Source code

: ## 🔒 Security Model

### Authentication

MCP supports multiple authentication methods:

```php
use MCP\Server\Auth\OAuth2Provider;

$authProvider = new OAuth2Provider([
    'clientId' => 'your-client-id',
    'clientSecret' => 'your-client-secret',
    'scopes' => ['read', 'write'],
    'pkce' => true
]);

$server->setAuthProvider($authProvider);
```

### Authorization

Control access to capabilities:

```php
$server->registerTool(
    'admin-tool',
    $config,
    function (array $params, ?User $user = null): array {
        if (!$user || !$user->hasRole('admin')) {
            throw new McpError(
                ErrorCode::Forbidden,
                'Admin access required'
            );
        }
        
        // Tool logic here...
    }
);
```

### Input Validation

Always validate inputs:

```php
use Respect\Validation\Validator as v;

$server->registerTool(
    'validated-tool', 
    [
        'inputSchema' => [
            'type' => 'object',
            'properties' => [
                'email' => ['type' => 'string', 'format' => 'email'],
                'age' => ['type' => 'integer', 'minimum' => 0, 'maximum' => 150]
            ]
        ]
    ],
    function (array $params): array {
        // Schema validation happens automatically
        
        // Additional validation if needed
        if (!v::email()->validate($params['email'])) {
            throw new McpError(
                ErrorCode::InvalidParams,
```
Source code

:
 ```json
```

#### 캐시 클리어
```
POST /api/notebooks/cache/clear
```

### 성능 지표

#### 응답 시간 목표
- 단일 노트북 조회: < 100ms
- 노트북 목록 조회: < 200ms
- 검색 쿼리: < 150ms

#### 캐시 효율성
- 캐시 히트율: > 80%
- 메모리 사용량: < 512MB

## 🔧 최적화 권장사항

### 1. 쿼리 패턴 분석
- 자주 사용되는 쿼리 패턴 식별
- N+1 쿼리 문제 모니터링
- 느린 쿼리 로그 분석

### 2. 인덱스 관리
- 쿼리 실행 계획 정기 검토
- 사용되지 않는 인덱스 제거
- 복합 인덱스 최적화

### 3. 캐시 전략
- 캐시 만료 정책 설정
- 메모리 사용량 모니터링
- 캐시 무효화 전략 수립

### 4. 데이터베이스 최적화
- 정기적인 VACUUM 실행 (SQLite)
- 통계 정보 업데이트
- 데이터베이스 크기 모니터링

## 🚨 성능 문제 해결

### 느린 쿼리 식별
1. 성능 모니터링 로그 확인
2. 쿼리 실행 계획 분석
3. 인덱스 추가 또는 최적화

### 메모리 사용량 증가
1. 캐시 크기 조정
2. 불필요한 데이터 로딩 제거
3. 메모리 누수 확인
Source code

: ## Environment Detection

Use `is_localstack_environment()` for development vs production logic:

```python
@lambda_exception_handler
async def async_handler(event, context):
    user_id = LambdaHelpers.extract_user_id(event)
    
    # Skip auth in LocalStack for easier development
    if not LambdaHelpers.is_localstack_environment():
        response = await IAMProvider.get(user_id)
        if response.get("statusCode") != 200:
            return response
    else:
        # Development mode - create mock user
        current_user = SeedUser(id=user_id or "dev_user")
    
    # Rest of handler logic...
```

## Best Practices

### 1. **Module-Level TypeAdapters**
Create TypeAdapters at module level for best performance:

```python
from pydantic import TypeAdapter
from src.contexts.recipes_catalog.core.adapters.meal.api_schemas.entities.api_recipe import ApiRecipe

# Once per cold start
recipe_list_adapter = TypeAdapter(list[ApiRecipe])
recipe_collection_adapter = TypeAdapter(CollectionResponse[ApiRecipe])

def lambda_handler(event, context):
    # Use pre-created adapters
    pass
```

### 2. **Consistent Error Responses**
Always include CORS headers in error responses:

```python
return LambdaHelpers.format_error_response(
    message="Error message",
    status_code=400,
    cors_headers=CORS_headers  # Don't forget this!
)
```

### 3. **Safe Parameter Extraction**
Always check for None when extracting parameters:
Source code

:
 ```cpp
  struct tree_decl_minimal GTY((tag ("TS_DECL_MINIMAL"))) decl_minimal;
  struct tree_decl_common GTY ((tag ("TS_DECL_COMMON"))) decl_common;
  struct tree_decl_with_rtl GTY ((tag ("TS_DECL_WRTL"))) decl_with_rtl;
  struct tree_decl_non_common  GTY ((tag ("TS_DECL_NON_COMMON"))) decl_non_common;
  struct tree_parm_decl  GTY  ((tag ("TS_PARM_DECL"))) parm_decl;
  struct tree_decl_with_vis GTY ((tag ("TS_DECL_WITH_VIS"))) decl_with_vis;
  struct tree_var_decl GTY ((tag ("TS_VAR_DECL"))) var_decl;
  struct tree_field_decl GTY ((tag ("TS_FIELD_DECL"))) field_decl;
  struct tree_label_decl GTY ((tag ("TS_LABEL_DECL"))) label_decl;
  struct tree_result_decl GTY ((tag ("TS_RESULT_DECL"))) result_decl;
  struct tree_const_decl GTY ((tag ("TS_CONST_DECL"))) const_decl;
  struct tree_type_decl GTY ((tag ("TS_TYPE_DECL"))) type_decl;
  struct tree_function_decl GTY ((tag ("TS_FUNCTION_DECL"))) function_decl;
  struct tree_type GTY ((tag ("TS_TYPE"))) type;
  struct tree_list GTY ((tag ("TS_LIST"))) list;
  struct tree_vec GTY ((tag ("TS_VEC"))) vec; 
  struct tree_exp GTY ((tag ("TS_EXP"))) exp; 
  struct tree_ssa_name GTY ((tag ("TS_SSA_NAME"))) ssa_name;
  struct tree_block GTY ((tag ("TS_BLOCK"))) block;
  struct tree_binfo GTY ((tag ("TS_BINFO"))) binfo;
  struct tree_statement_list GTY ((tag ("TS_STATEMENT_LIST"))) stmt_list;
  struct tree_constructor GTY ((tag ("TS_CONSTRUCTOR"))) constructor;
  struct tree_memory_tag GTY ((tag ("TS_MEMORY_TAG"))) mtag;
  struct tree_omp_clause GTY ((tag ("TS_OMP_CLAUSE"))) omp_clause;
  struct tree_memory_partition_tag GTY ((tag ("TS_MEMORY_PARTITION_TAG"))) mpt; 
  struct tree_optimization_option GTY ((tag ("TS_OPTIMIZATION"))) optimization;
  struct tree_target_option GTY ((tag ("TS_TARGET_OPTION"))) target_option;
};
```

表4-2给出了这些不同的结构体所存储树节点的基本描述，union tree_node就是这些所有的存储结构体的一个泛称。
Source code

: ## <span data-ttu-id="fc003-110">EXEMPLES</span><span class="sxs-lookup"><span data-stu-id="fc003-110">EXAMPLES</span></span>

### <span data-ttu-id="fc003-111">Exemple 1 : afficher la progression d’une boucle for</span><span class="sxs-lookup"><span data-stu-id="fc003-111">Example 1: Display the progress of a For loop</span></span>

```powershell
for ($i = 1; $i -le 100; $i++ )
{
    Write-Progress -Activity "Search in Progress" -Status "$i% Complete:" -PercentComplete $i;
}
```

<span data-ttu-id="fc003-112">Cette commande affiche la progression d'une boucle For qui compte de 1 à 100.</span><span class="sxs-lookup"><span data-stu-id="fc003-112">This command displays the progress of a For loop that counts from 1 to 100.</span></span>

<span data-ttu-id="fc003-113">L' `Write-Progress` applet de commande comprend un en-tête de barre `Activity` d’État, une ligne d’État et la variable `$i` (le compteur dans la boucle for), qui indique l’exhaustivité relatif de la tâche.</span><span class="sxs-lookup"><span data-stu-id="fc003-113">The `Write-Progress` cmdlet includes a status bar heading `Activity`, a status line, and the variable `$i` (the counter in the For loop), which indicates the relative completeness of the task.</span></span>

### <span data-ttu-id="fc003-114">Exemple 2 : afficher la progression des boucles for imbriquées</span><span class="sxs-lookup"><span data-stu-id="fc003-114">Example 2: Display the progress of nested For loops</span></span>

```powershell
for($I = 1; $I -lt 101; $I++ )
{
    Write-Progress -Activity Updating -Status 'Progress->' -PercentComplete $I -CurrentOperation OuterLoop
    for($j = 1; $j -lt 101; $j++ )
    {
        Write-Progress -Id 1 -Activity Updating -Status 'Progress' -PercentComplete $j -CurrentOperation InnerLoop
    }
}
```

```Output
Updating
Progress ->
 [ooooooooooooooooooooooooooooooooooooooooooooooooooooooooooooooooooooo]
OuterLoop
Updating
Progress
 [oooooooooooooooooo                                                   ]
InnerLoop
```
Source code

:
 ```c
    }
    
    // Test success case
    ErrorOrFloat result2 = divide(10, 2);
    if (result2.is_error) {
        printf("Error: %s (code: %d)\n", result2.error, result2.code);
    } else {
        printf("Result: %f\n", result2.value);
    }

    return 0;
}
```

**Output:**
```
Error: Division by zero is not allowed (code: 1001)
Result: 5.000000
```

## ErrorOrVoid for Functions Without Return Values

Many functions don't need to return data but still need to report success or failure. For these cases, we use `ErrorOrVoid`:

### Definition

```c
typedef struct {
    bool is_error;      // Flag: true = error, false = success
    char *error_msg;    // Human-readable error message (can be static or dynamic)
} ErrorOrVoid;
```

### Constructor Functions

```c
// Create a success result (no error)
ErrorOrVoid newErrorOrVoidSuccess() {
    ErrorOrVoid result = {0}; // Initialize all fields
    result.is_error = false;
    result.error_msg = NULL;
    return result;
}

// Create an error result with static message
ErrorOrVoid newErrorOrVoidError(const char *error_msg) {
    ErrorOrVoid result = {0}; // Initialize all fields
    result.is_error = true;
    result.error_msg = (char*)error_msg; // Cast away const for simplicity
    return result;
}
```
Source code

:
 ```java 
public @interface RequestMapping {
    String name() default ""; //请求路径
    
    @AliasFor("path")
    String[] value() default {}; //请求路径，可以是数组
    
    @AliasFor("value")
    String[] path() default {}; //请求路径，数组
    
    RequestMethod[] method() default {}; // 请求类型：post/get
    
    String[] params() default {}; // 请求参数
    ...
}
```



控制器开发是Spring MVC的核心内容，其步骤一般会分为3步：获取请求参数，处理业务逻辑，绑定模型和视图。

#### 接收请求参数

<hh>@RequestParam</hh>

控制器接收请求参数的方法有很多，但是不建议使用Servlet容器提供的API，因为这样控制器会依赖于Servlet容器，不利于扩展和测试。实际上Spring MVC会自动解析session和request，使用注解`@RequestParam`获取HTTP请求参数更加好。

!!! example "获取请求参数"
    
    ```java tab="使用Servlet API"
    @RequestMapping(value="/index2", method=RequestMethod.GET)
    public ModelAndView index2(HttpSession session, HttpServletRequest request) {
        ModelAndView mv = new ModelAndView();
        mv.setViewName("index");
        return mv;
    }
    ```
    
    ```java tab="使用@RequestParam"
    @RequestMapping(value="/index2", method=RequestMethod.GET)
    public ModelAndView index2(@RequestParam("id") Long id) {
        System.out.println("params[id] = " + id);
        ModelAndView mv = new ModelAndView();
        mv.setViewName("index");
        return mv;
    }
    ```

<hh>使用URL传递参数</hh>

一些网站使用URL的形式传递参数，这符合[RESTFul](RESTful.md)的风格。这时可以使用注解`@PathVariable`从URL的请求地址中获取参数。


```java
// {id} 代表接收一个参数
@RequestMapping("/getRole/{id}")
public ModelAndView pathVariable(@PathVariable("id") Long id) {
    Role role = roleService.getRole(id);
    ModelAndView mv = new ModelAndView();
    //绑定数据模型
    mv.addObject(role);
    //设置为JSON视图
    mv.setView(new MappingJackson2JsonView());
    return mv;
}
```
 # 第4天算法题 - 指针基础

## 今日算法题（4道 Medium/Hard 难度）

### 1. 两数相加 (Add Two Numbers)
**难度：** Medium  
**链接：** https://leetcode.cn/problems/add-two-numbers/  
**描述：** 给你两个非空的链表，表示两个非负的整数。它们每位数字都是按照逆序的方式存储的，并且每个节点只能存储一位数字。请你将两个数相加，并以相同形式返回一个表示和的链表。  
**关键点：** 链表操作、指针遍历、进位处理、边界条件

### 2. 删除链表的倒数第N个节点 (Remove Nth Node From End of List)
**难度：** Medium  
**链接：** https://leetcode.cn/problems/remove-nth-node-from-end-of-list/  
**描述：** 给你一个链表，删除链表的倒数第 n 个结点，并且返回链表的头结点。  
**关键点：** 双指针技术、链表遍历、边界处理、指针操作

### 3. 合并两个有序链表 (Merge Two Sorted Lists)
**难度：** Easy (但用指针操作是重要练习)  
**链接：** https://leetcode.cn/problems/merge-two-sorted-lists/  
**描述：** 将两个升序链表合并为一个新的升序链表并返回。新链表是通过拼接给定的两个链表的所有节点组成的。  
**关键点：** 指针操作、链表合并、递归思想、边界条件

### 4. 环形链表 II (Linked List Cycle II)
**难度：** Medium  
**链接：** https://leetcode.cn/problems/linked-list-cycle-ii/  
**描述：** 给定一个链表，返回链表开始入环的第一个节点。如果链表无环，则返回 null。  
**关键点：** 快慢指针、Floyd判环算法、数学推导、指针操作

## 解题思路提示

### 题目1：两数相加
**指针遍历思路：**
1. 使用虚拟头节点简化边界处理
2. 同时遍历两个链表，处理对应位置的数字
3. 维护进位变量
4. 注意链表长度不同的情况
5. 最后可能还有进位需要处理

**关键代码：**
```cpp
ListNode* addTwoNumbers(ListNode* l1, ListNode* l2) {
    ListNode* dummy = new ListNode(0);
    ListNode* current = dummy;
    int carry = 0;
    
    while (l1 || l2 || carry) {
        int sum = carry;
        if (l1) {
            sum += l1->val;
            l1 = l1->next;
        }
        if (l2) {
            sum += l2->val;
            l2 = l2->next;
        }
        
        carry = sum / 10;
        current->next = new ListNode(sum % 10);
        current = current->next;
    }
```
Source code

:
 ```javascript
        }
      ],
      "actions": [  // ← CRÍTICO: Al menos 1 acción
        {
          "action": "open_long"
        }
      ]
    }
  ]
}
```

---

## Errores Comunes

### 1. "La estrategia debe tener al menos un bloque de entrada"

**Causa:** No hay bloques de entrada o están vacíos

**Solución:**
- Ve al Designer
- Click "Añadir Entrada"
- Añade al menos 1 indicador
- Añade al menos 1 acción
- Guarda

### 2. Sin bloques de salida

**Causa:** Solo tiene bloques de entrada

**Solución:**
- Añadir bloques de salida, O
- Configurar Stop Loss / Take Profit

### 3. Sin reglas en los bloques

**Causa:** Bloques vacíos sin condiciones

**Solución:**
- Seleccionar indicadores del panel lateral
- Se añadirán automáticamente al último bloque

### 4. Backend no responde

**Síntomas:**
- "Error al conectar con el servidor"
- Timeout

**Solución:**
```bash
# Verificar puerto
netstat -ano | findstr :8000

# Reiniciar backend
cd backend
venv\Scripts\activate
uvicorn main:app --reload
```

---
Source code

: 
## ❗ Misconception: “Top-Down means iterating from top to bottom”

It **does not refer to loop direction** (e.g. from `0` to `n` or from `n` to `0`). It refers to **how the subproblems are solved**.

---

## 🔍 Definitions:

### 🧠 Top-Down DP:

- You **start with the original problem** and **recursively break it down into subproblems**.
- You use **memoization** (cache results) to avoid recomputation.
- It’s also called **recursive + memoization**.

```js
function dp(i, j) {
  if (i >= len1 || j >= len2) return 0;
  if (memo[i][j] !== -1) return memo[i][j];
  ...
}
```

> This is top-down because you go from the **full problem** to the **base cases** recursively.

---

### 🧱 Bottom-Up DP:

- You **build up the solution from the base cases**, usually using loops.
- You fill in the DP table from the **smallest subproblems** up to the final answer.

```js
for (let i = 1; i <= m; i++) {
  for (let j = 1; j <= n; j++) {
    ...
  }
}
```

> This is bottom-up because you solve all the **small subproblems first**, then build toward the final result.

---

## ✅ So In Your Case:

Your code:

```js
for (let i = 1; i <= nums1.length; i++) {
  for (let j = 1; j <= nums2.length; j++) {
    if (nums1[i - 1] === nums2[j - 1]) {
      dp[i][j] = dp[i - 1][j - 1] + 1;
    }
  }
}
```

==============================

From the entries above, tally the lines that contain the string "获取请求参数". Report the total and nothing more.

2